2. Calculating the Cost of Claim Rejections: Sorting and Identifying Expenses
Understanding the cost and impact of claim rejections is crucial for the practice. Sorting claims from highest to lowest amounts helps prioritize which ones to focus on. For example, if $50 claims are costing more than $40 or $30 claims, it’s important to pay extra attention to them. By identifying common denial reasons, the biller can prevent future rejections and minimize costs for the practice.
 
3. Educating Staff to Reduce Small Claim Denials
Educating staff on reducing small claim denials is a critical aspect of efficient practice management. While billers may prioritize larger claims, training staff to effectively handle small claims ensures that no revenue opportunity is overlooked. Staff members need to understand the importance of accurately submitting small claims and how to navigate the complexities of the billing process. Additionally, providing training on appealing small claim denials equips staff with the necessary skills to advocate for the practice’s financial interests. By investing in staff education, practices can improve revenue capture and mitigate the impact of denied claims on their financial health.
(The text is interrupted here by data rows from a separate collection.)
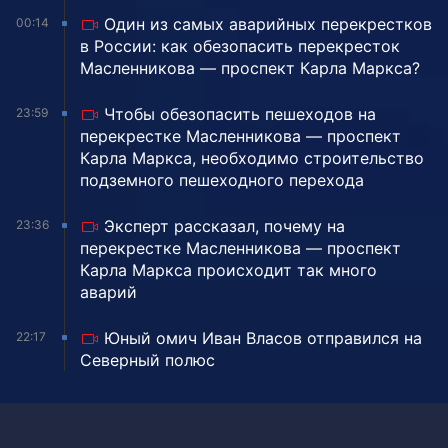
Один из самых аварийных перекрестков
00:14
в России: как обезопасить перекресток
Масленникова — проспект Карла Маркса?
Чтобы обезопасить пешеходов на
23:59
перекрестке Масленникова — проспект
Карла Маркса, необходимо строительство
подземного пешеходного перехода
Эксперт рассказал, почему на
23:36
перекрестке Масленникова — проспект
Карла Маркса происходит так много
аварий
Юный омич Иван Власов отправился на
22:17
Северный полюс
We care about your small claims:

At Populate, we prioritize simplifying the claims process to benefit our users. We aim to ease the workload for billers and claim submitters alike. By providing features that save time and enhance efficiency, we empower users to concentrate on smaller claims, leading to increased revenue and smoother claims management. Key features include:

  • Automatically populating claims with billing information significantly reduces the chance of errors, ensuring accuracy and efficiency in the submission process.
  • Our intuitive platform allows users to easily check the status and progress of their claims, providing transparency and peace of mind.
  • The ability to split a claim from the same module enables users to manage complex billing scenarios with ease, optimizing workflow and productivity.
  • Sending secondary claims is made simple, facilitating efficient reimbursement for services rendered.
  • For those occasions when a printed claim is necessary, our platform allows users to generate CMS-1500 forms effortlessly, saving time and hassle.
  • Users can conveniently view claim adjustment amounts and explanations, empowering them to understand and manage claim discrepancies effectively.
  • Our tracking feature provides a detailed breakdown of claims provided in the system enabling users to reconcile payments accurately.
  • Finally, our platform allows for the seamless sending of Patient Statements to patients via email or phone, enhancing communication and transparency in the billing process.

Conclusion

In conclusion, effectively managing healthcare claims, big or small, is crucial for financial stability. Overlooking small claims can add up, impacting revenue significantly. Identifying common reasons for claim denials and training staff on efficient claim handling are key. Populate provides practical solutions to streamline the process, ensuring accuracy and transparency. With Populate, healthcare providers can maximize revenue and financial health by focusing on every claim, big or small.